Nouvelles plumes : rencontre avec le jeune poète Mamane Sani Roufai
mercredi 30 janvier 2013
Le samedi 26 janvier s’est tenue dans le hall de la médiathèque du CCFN (Centre culturel Franco-Nigérien) de Zinder la première rencontre littéraire 2013 intitulée “ Nouvelles plumes ”. Cette activité animée par Bachir Djibo, un jeune auteur, a pour but de faire découvrir au public de nouvelles plumes à qui il est donné l’occasion de présenter leurs écrits et de partager leurs expériences d’auteurs.
Cette fois, c’est le poète Mamane Sani Roufai, professeur d’anglais et en ce moment même étudiant au département de sociologie de l’université de Zinder qui a été à l’honneur.

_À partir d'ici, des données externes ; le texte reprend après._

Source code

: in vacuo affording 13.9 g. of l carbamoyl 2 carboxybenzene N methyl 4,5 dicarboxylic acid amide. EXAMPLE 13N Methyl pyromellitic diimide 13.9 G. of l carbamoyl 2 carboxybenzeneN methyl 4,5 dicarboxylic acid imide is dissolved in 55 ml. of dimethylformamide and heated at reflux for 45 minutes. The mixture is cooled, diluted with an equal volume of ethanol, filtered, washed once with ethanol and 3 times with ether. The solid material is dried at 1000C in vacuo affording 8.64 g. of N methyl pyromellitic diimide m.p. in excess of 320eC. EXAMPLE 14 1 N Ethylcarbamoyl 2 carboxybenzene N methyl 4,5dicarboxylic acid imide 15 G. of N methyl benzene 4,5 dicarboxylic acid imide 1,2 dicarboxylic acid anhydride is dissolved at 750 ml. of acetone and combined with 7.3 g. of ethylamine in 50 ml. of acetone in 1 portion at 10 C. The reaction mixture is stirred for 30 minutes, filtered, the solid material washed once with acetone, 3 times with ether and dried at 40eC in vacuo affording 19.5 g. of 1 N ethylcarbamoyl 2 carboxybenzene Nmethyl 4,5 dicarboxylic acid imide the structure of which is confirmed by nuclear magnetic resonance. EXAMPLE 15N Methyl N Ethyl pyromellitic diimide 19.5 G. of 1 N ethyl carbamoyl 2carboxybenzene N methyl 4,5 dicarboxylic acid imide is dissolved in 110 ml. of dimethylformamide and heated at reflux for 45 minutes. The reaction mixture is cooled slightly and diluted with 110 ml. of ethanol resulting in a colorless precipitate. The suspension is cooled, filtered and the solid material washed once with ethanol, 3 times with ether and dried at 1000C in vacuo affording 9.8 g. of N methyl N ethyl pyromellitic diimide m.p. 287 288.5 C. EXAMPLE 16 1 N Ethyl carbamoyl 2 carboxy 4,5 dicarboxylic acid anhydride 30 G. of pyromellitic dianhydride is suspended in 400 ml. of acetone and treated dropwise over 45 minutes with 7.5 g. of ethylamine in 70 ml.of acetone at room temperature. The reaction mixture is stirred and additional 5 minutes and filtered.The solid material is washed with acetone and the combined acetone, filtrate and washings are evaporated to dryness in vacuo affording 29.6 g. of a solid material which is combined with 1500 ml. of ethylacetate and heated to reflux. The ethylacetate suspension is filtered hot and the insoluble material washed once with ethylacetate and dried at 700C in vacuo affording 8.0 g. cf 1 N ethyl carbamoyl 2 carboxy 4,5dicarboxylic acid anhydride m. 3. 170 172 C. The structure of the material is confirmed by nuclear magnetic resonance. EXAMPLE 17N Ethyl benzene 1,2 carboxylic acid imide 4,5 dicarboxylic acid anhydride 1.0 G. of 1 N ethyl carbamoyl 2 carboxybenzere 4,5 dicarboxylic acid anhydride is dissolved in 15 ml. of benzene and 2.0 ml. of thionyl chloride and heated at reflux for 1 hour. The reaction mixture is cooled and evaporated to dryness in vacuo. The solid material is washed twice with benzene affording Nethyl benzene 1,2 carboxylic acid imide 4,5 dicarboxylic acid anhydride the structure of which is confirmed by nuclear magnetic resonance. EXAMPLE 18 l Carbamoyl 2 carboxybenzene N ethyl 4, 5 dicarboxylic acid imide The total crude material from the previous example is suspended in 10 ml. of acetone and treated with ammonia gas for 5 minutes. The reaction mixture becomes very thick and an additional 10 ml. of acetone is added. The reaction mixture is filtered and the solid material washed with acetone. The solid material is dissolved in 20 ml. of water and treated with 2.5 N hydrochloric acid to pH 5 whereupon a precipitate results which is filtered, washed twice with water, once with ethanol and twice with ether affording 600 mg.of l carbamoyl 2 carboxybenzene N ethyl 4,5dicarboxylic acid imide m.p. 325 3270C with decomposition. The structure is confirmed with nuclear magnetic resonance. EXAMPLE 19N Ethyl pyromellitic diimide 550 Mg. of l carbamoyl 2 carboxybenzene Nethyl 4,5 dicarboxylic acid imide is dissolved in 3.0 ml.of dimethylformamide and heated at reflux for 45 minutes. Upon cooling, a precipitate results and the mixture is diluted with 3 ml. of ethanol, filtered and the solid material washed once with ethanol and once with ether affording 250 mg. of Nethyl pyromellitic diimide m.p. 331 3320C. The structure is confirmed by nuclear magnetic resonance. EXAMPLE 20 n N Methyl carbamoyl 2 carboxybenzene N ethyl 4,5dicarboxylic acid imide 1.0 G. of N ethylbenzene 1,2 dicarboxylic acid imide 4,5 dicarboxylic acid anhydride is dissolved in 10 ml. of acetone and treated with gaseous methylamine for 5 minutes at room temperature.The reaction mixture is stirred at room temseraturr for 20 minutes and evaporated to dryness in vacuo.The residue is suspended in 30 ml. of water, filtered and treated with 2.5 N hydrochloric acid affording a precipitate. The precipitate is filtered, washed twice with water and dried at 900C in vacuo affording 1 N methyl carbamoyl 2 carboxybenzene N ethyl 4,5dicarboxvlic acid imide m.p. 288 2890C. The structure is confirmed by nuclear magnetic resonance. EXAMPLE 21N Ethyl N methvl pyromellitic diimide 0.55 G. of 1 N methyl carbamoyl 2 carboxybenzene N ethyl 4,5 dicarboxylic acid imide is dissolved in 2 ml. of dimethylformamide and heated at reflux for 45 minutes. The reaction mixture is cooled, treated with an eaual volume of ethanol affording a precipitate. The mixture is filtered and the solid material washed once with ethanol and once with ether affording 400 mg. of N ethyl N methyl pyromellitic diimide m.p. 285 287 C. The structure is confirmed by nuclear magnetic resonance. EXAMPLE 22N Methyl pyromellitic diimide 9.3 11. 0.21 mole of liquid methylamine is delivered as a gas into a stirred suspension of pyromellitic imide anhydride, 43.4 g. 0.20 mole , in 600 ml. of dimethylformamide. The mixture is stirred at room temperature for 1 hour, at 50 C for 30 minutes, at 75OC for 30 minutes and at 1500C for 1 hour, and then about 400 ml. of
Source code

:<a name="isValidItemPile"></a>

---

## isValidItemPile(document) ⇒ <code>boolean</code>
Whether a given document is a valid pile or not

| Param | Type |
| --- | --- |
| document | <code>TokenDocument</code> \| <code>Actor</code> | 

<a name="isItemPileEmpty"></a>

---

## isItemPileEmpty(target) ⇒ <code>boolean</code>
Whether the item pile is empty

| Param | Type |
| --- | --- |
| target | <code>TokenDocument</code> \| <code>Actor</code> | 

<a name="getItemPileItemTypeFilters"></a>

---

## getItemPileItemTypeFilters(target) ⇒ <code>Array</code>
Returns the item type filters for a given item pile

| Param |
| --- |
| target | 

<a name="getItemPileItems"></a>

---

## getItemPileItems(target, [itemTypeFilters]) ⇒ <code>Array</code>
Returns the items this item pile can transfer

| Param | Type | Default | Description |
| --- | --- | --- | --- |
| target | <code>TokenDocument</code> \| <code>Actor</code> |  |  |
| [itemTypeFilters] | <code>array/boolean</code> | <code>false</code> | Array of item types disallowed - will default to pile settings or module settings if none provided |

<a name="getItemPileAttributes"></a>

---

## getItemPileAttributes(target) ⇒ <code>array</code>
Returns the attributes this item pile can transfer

Né vers 1978 à Zinder, Mamane Sani s’est découvert un penchant pour la poésie dans les années 1996, lorsque son pays traversait un véritable désert de crises successives : “ l’école n’allait pas bien ; l’économie se portait mal ”, confie-t-il . Alors l’âme du poète a voulu parler. Parler pour dénoncer. Parler, aussi, pour conjurer le mal. Et son tout premier poème enfanté dans ces moments de grande douleur fut Niger, ma patrie. Premier pas, certes. Mais, au fil du temps, à la grâce d’autres pas posés, au bout de l’effort et de la persévérance, en 1999, Mamane Sani trouve la juste récompense : il est lauréat du concours de poésie organisé par la coopération française pour la commémoration du 14 juillet. Son poème a pour titre : Jour de fête.
“ Ecrire, dit le poète, me donne du plaisir ”. “ Surtout que la poésie magnifie le langage ” ajoute-t-il pour expliquer les raisons qui lui ont fait porter son choix sur la poésie parmi tous les genres littéraires.
Après une brève présentation de l’auteur, suivie par une séance de lecture de quelques uns de ses poèmes, notamment Hommage à Johanne Satome, Femmes du village etJe fuyais l’école, la rencontre littéraire s’est poursuivie avec une série de questions réponses.
Ibrahim Bello Nakata, un auteur qui a eu déjà à présenter son ouvrage lors d’une rencontre des Nouvelles plumes, a tenu à dire toute sa satisfaction devant cette opportunité offerte aux auteurs et au public qui, dira-t-il “ fait vivre la langue française et devrait encourager les petits frères qui ne s’intéressent pas à la littérature qui pourtant fait vivre l’âme, à y adhérer ”.
Pour la question de savoir comment s’écrit un poème, Moustapha Mamane Sani, un autre habitué à ces rencontres, et auteur, a apporté cette contribution : “ celui qui veut écrire un poème peut commencer par une petite entrée dans le genre grâce au Haïku ”. Qu’est-ce que le Haiku ? C’est un poème japonais court composé de 3 vers. Le premier et le troisième vers ont chacun 5 syllabes. Quant au 2ème vers, il en compte 7. Le principe du Haïku est que chaque vers porte une image et c’est l’ensemble des vers, donc des images qui donne une harmonie et un sens au poème.
Le problème lié à l’édition n’a pas manqué d’être évoqué lors de cette rencontre. En effet, la filière du livre brille par une rareté de maisons d’éditions capables de produire les auteurs –et Dieu seul sait combien ils sont-, dont les manuscrits croupissent dans des tiroirs et des fonds de cantine. Cela constituant, hélas, un blocage pour la floraison des idées, le partage des expériences et la mise de la connaissance à disposition du public dans un pays qui pourtant a grand besoin de la lumière du savoir.
Quand on sait que “ dans tout homme dort un poète peut-être inconnu ” comme l’a dit un participant, il n’est pas à exclure que la rencontre des Nouvelles plumes, qui est une tribune offerte à toutes et à tous, fasse découvrir au public, mais aussi les conforter dans leur aventure, de nouveaux talents. Et déjà, pour la deuxième rencontre de l’année prévue pour la fin février, l’occasion sera donnée au public de découvrir l’œuvre de Habib Attifa, le prochain invité.